▶ _What you have to do_: Revise the records below by replacing "locality" with "collection site" wherever it appears, leaving everything else unchanged. Leave the pictures out of your answer.

───── Data for processing ─────

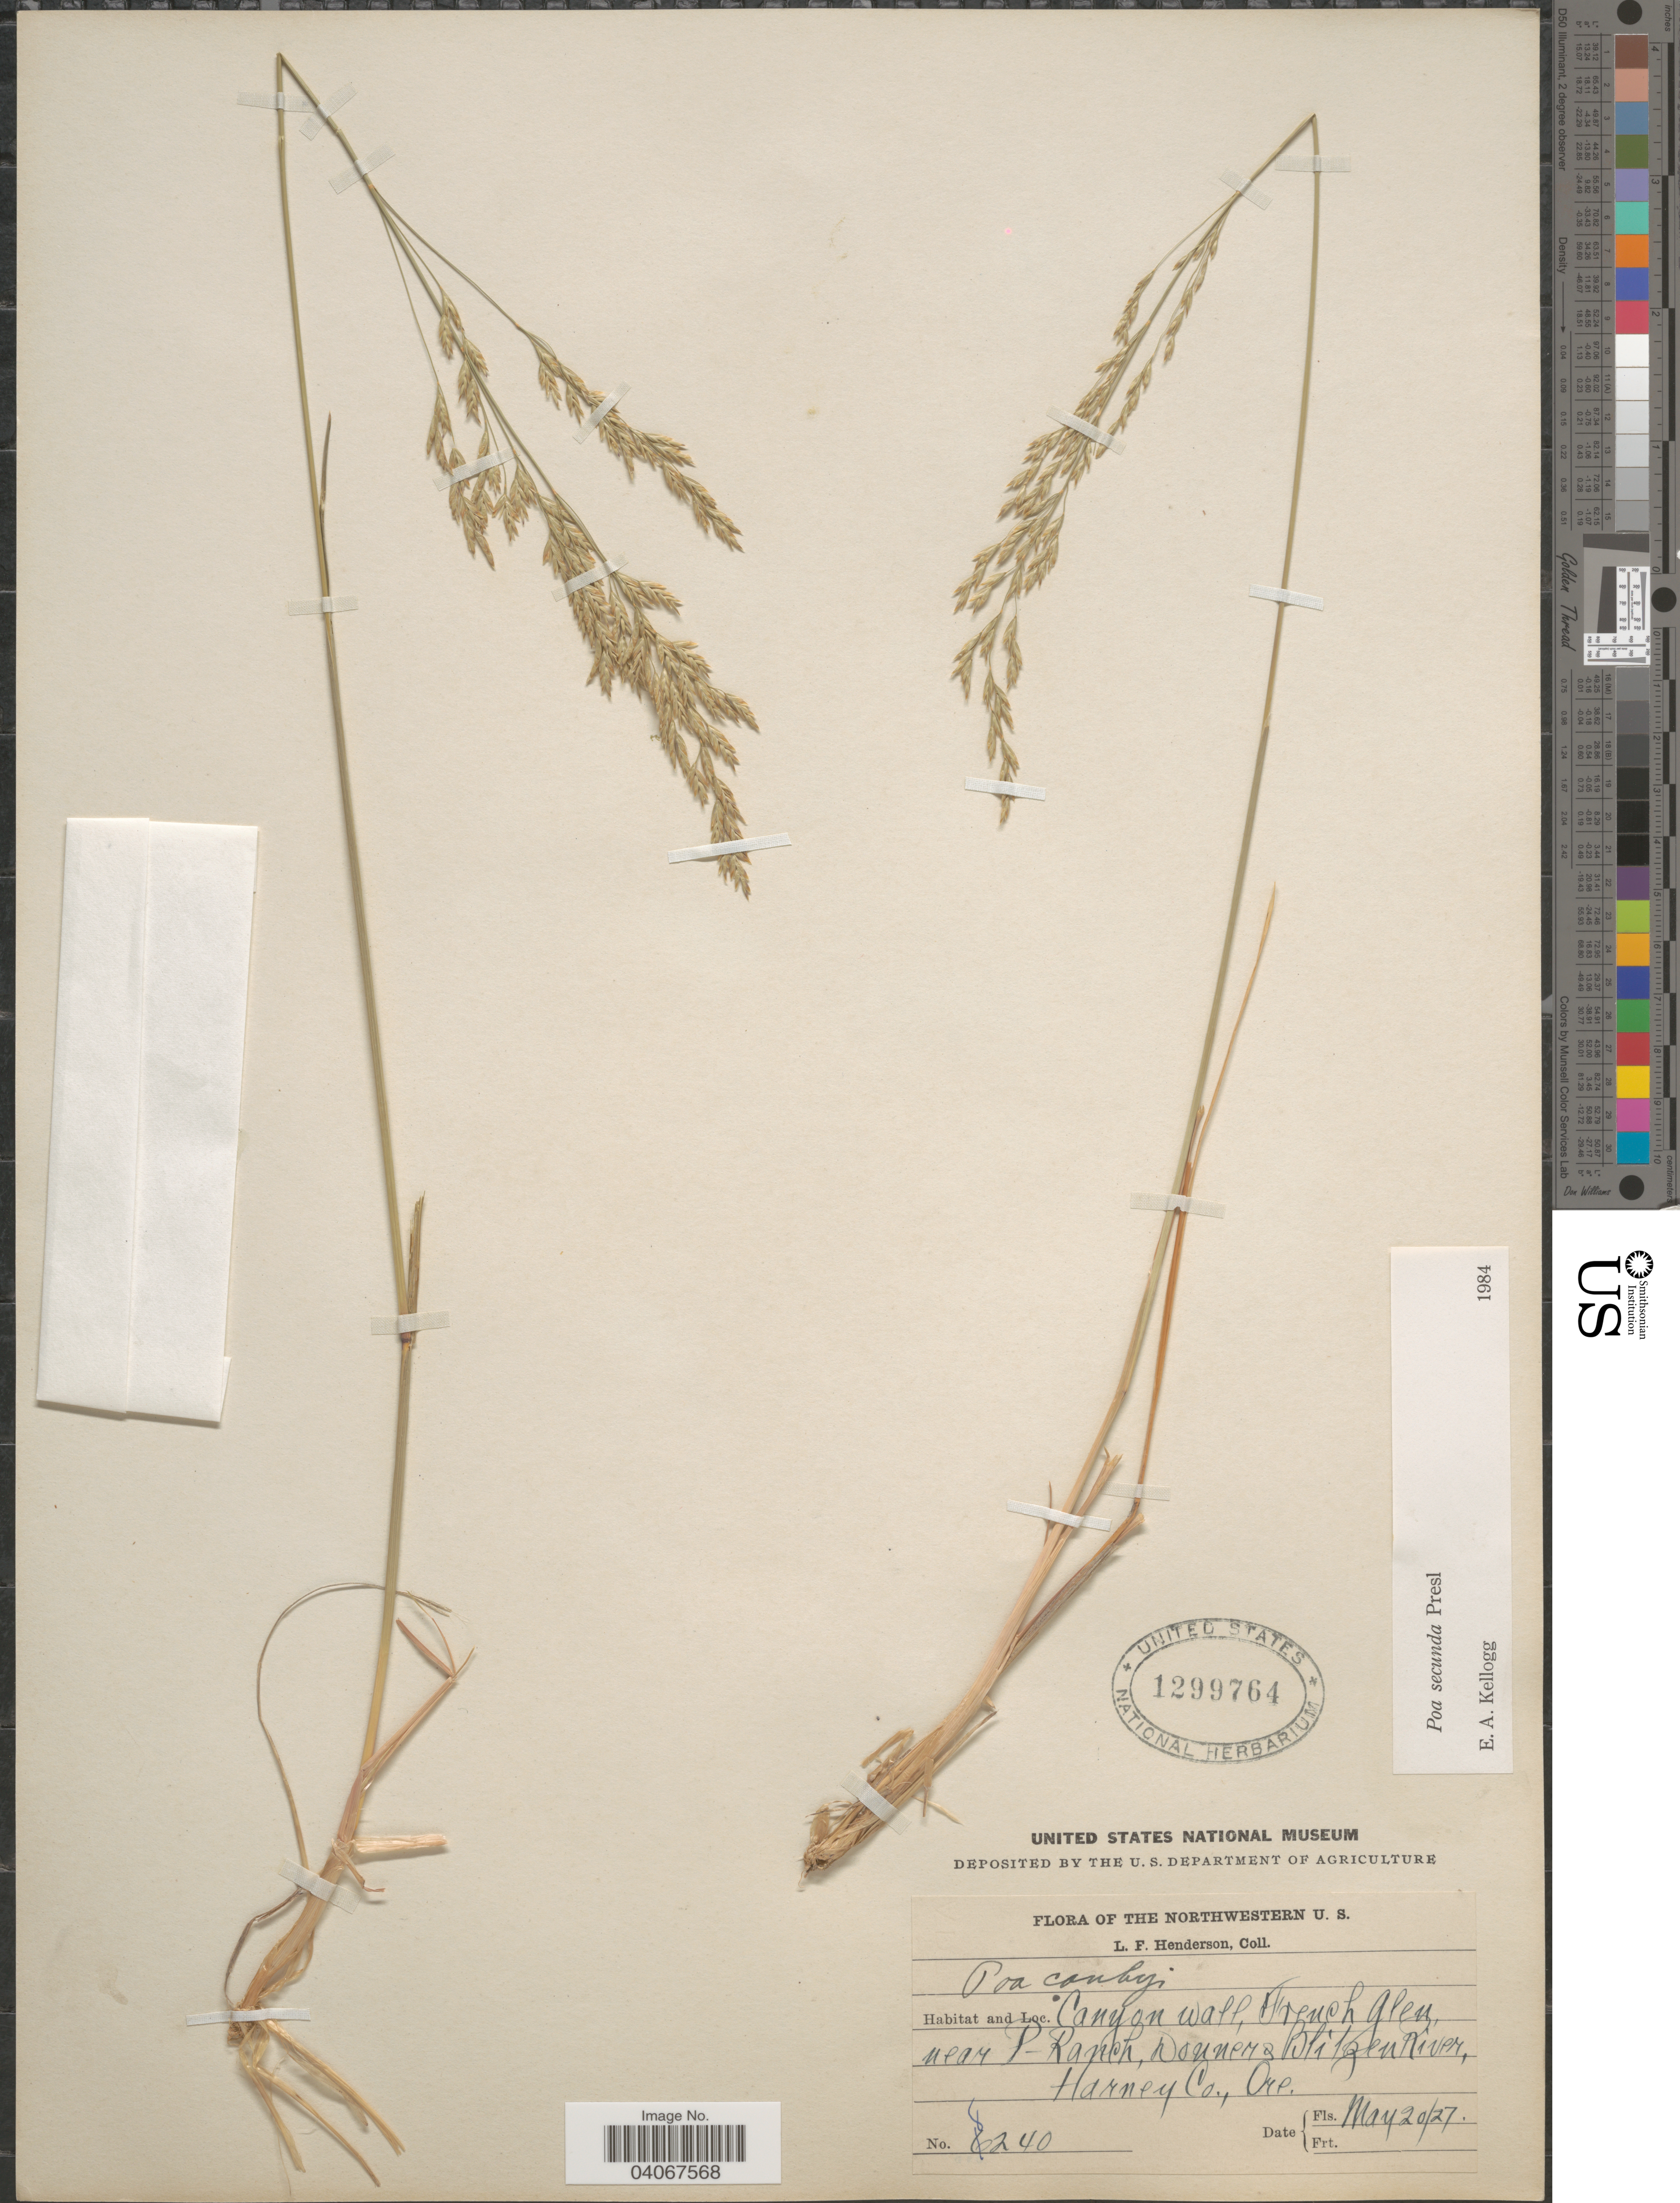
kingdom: Plantae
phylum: Tracheophyta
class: Liliopsida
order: Poales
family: Poaceae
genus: Poa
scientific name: Poa secunda subsp. secunda var. secunda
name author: J. Presl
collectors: L. Henderson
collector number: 8240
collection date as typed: Transcribed d/m/y: 20/5/27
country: United States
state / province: Oregon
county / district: Harney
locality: Canyon wall, French Glen, near P- Ranch, Donners Blitzen River, Harney Co.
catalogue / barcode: US 1299764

─────

▶ _Answer_:
kingdom: Plantae
phylum: Tracheophyta
class: Liliopsida
order: Poales
family: Poaceae
genus: Poa
scientific name: Poa secunda subsp. secunda var. secunda
name author: J. Presl
collectors: L. Henderson
collector number: 8240
collection date as typed: Transcribed d/m/y: 20/5/27
country: United States
state / province: Oregon
county / district: Harney
collection site: Canyon wall, French Glen, near P- Ranch, Donners Blitzen River, Harney Co.
catalogue / barcode: US 1299764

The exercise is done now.